I have just bought a 2yr old rescue foal. We put him in the field with our other two when we bought him home yesterday(one gelding and one mare) and the mare tried to attack him. The gelding was nicer to him and defended him from her. We are keeping him separated at night so we know he's getting the hay he needs. 
However today when I put him out again they were both going for him. He ran through the electric fence at one point to get away. 
The gelding clearly doesn't want him near the mare but the foal doesn't care and just wants to eat the grass. 
I took the mare out on a hack, however the gelding spent the time chasing the foal around trapping him in the bushes and biting him.
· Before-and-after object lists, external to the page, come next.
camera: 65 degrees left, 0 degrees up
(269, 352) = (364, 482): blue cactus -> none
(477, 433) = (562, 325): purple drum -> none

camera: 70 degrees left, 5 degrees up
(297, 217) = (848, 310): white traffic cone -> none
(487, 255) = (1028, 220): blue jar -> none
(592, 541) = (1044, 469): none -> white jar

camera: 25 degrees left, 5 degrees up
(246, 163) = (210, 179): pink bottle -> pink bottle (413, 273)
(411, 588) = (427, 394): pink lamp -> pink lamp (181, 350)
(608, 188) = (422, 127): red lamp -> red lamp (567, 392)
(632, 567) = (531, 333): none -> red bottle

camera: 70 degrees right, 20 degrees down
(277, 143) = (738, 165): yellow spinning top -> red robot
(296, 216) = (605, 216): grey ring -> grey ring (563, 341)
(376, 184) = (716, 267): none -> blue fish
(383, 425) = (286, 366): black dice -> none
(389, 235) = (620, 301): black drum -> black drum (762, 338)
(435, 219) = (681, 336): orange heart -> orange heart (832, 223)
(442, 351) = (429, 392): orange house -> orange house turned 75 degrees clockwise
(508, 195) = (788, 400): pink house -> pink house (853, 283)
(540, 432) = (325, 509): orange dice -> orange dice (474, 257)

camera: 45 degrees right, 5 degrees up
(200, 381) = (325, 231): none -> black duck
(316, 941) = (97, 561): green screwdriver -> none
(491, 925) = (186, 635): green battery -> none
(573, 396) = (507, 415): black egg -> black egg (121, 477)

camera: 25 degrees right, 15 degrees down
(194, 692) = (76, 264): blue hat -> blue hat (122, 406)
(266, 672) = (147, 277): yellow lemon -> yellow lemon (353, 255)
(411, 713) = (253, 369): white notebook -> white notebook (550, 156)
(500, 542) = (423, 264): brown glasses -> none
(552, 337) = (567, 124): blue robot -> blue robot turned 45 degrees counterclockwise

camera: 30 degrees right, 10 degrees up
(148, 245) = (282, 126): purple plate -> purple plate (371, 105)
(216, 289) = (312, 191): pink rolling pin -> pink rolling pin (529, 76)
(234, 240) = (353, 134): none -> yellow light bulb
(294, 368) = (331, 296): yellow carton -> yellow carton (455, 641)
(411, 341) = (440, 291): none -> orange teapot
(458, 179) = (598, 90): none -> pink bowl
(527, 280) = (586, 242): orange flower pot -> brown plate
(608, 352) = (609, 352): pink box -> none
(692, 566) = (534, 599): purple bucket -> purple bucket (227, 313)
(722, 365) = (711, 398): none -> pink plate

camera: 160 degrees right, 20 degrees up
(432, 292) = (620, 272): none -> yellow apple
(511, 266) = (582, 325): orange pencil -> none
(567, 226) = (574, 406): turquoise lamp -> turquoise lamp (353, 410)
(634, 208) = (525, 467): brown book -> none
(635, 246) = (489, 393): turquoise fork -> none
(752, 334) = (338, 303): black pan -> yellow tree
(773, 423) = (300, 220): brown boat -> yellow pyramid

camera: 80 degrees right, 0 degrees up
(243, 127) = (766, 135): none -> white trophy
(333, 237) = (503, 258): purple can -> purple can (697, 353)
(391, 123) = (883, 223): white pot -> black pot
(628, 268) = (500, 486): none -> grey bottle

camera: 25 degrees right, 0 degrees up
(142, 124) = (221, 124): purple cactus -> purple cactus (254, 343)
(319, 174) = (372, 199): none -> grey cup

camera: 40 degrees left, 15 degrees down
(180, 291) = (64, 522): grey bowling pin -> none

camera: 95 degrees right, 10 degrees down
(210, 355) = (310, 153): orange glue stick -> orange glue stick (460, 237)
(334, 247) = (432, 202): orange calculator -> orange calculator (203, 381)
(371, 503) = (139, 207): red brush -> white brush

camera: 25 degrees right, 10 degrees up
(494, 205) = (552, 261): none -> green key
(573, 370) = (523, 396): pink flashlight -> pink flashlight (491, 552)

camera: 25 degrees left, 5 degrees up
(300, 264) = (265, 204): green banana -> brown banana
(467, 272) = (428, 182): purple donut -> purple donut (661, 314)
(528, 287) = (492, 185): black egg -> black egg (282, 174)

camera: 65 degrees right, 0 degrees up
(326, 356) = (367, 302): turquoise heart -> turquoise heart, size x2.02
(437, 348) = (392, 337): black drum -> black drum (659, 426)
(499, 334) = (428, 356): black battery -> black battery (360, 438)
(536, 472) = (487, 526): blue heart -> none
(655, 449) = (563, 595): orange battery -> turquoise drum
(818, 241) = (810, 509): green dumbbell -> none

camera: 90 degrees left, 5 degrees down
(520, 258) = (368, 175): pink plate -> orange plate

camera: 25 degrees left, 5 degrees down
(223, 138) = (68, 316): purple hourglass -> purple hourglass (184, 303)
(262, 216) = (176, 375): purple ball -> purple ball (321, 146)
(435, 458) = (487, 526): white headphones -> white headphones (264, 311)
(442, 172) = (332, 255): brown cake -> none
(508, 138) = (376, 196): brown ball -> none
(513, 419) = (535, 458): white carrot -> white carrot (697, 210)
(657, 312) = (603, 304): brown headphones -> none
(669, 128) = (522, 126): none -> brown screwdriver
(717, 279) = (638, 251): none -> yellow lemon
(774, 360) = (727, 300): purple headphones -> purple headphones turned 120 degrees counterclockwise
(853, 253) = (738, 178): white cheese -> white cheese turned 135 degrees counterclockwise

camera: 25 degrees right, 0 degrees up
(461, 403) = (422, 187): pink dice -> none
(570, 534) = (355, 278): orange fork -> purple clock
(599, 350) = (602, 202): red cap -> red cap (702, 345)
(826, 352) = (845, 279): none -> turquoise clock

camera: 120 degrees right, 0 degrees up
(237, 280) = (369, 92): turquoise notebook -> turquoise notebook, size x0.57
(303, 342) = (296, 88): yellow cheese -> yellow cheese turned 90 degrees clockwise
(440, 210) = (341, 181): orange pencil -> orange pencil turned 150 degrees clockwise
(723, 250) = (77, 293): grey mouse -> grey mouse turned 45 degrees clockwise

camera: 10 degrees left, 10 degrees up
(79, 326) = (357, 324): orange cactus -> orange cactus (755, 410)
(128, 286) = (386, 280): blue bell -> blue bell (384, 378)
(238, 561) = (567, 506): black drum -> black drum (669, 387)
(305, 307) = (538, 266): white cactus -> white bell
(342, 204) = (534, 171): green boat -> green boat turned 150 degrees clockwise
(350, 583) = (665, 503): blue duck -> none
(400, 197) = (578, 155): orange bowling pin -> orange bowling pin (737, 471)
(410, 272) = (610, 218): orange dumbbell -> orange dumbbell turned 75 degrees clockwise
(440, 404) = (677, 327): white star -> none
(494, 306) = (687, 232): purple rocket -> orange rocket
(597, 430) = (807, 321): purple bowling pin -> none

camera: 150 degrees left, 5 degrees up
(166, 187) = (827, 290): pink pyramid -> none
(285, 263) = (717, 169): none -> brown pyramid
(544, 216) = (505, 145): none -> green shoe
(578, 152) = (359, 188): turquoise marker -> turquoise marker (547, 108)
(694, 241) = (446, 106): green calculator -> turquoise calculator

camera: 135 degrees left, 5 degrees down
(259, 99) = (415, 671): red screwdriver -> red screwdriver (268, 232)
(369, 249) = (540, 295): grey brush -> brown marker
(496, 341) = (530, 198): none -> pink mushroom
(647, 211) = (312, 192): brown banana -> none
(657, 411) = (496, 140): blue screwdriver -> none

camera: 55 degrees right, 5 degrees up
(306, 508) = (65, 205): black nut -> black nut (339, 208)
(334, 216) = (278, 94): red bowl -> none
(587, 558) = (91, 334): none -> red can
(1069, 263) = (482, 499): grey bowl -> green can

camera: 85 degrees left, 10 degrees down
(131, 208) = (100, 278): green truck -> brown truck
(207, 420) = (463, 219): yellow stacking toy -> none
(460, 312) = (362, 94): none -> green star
My dad had to go out to give the foal a break! When I got back the gelding was at the top waiting for the mare and the foal was down the bottom. 
The two slowly wondered down the field eating as they went. And then suddenly the gelding charged after him, through the electric again and them so much so that the foal tried to chamber over some barb wire. Which we have since blocked off. He got a little cut but he's ok. 
I know they need to sort it out but it's horrible to watch. :-( he's a rescue and just wants some friends. He doesn't even bug them he's just eating and they attack him. 
My mum says to just let them all in together and walk away. But I don't want him getting stuck in any wire again. :-(


----------



## 9tails (18 January 2015)

Keep him separated and safe. You can't reason with horses so let them get used to him by making friends over a fence.


----------



## flirtygerty (18 January 2015)

Too much to soon, introduce new horses slowly, youngsters are very low in the pecking order, two years on and my 4 yr old cob is regulary put in his place, I sometimes intervene and put the herd leader in his place, but the youngster needs to find his place in the herd


----------



## Pearlsasinger (18 January 2015)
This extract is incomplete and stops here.